What needs to be done >>
Of the entries below, copy only those lines that contain the word "notice".

....................

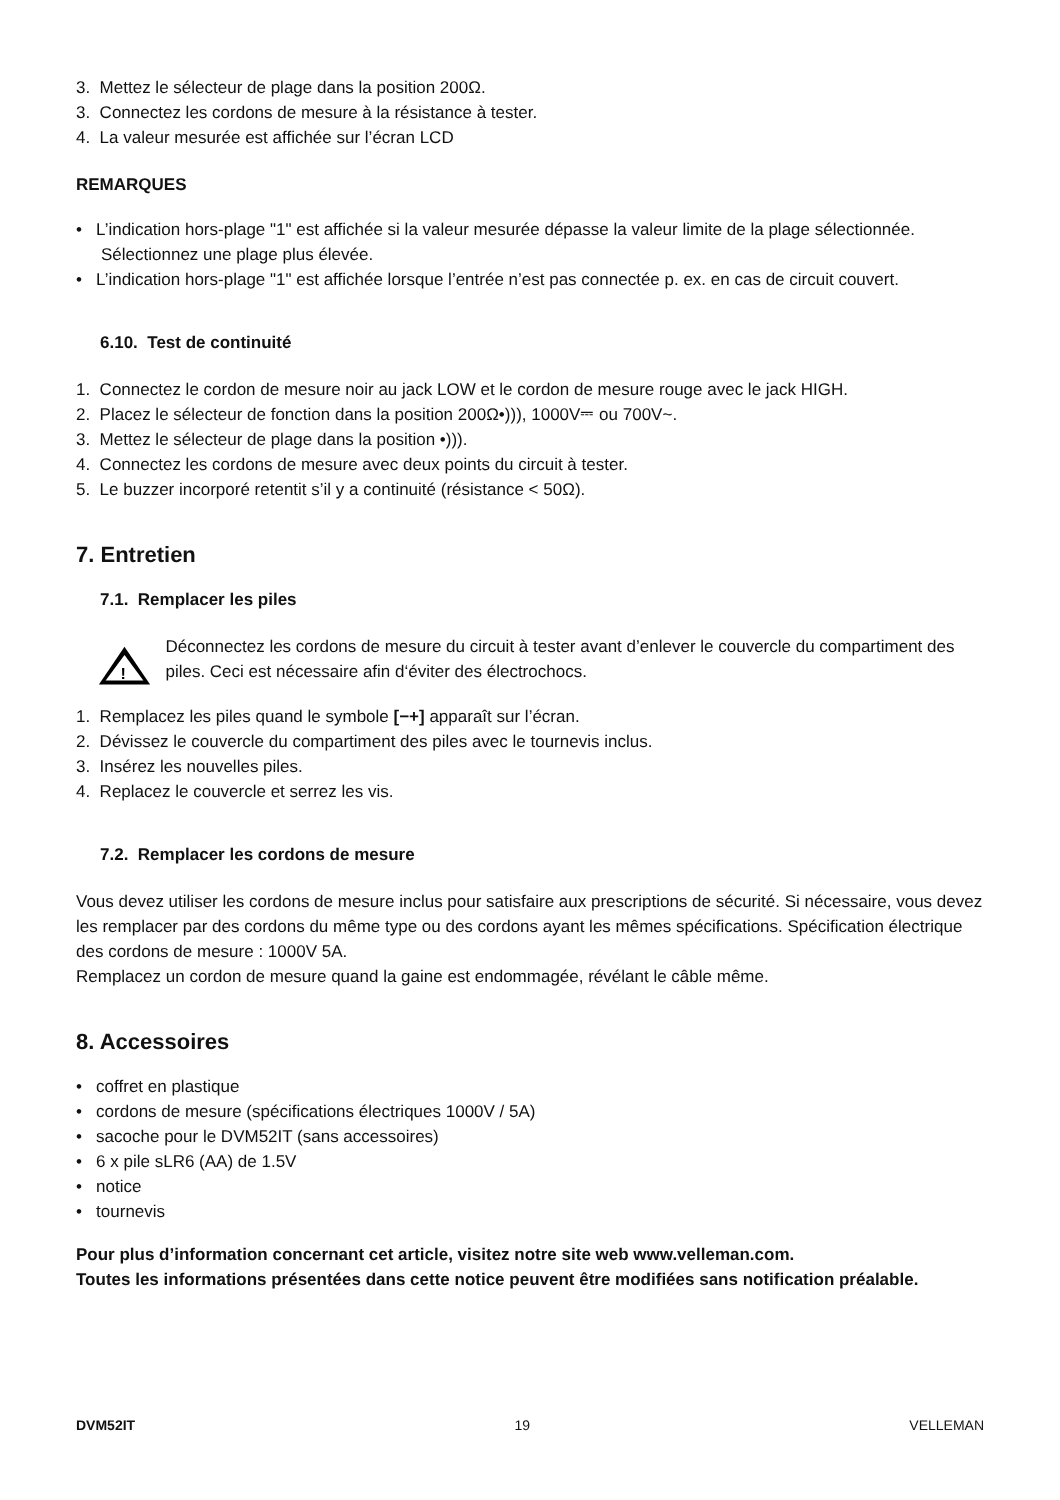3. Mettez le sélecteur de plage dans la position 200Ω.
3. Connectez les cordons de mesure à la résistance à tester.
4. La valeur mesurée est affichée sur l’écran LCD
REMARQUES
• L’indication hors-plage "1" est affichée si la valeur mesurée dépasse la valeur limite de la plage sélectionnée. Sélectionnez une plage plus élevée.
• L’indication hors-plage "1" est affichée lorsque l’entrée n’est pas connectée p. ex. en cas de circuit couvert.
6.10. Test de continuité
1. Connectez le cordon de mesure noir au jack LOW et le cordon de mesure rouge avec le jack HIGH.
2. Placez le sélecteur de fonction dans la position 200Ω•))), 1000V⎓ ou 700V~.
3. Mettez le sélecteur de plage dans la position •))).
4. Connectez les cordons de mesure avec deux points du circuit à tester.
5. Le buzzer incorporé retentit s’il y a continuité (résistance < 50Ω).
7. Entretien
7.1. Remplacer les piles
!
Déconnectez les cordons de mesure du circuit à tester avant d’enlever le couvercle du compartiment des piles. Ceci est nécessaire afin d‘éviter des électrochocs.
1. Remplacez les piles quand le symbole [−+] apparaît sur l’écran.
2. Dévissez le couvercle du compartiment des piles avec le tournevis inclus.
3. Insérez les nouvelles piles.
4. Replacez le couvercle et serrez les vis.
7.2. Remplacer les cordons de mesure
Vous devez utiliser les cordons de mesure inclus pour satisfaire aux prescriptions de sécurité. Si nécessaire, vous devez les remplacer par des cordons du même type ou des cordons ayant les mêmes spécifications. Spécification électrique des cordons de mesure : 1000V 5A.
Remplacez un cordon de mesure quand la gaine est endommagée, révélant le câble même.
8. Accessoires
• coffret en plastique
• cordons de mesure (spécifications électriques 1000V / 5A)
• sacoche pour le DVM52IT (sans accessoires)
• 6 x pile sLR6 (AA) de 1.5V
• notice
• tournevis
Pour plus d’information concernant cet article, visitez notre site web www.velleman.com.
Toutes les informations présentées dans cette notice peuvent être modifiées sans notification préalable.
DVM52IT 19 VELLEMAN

....................

Solved exercise >>
• notice
Toutes les informations présentées dans cette notice peuvent être modifiées sans notification préalable.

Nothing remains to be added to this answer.